In the case of NetChoice v. Paxton, that same year, the state of Texas passed House Bill 20 wanting to regulate large social media platforms like Facebook, X (formerly known as Twitter), and YouTube. NetChoice challenged two of its provisions:

  1. Section 7, which prohibits platforms from censoring user posts based on viewpoint, except for unlawful and violence-inciting content.
  2. Section 2, which forces platforms to disclose their content moderation and content promotion practices, to publish an “acceptable use policy,” and to maintain a complaint-and-appeal system for users who disagree with content moderation decisions.

Again, NetChoice claims the law restricts their editorial discretion over content moderation, forcing them to host content they disagree with.

In both cases, there was a lot of blocking and appealing until the Supreme Court agreed to hear both cases jointly.

The situation boils down to the role of social media platforms in facilitating public discourse and the extent to which they should be allowed to moderate user-generated content.

The million-dollar question here becomes: Should the Law treat social media platforms as publishers with editorial discretion over content? Or as neutral conduits obligated to transmit all content without interference?

On the one hand, companies should have the right to moderate the content on their platforms. Look at Elon Musk’s X for example. Not too long ago, the text-based platform got into trouble with advertisers because there was anti-Semitic content on it, and advertisers refused to have their ads appear next to morally questionable tweets. Whether Elon admits it or not, the company’s revenue then took a hit. The free speech that these states advocate for allows such distasteful (I’m trying to be nice here) content, but the advertisers won’t put up with it. Damned if you do, damned if you don’t.
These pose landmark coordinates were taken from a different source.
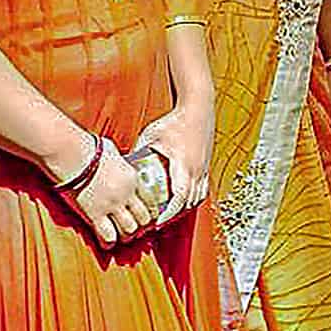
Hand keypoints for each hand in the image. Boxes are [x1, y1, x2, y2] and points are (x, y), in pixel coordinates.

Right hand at [67, 137, 154, 247]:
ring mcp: (111, 206)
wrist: (74, 156)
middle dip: (141, 226)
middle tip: (137, 230)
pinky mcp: (94, 214)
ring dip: (127, 235)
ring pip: (128, 229)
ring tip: (124, 237)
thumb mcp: (114, 154)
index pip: (150, 201)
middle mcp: (126, 194)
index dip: (151, 212)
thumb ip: (120, 163)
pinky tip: (108, 243)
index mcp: (133, 178)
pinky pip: (107, 235)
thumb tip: (119, 162)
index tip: (148, 217)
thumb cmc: (92, 150)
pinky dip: (109, 242)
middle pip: (142, 218)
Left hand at [132, 101, 213, 225]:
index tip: (157, 223)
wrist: (198, 108)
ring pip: (198, 198)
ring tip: (169, 214)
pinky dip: (194, 199)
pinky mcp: (207, 164)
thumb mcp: (151, 135)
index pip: (179, 196)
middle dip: (174, 215)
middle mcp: (196, 168)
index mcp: (182, 163)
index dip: (169, 213)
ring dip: (185, 208)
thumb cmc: (173, 120)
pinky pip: (203, 189)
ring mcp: (204, 167)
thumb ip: (138, 151)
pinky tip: (184, 201)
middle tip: (158, 222)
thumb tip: (122, 166)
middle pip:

On the other hand, social media platforms should not interfere with the public discourse to the point that it skews the events. Even if you are not a fan of Donald Trump, you have to admit that deplatforming him was silencing an individual, which defies the point of free speech. Interfering will drive users to use more niche apps like Trump’s Truth Social, which only creates an echo chamber. And THAT definitely does nothing good for the public.
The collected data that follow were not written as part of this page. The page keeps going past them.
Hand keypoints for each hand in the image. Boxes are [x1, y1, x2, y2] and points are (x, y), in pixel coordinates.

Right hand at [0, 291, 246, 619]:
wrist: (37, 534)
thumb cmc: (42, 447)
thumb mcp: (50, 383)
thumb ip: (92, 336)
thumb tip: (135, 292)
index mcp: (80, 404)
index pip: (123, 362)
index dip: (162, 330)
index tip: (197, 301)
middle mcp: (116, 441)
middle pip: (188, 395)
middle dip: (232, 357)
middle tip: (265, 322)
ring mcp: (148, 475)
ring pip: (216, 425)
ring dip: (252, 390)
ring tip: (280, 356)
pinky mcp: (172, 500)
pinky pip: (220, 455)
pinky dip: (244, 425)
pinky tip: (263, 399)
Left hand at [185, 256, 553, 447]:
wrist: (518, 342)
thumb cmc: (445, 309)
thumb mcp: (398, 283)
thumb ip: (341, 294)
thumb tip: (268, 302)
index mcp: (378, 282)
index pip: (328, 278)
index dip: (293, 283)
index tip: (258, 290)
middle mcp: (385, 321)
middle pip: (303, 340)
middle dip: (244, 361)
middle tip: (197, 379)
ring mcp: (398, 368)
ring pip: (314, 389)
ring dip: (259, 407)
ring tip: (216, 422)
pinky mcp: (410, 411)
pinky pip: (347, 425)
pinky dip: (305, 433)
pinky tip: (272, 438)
The Judges will find themselves stuck between a rock and a hard place. That’s for sure.

The alarming part is the timing.

The 2024 U.S. presidential elections are quickly approaching (November 5th, 2024), but not before the Supreme Court makes a decision (sometime around June). Not only could it transform the internet, but it could also swing the elections.

The content of social media platforms, including Facebook, X, and YouTube, holds significant influence over public discourse, especially during election cycles. If these state laws are struck down, the platforms may adopt a more proactive stance in filtering out harmful or misleading content. If these laws are upheld, however, the opposite may happen, as people go rampant with misleading posts. While the average person may not have much sway, a political candidate’s posts may sway the votes.

As I’ve pointed out, not reigning in the amount of moderation a company can conduct on its platform may drive certain demographics away, leading to echo chambers. Such chambers are notorious for only accepting the views and facts that fit their narratives. No one has ever grown intellectually from having their beliefs validated with no challenge.

Another point to consider here is the political advertising and campaigns. If the Supreme Court views these platforms as newspapers of sorts, they will have a greater say in which political ad to run. That also skews the metrics.

This ruling, whether it ends up being in favor of Big Tech or not, will set a precedent for future cases. It will guide how social networking platforms navigate content during election seasons.

This turning point in history will define how we interact with one another online and what these tech companies are supposed to do about it.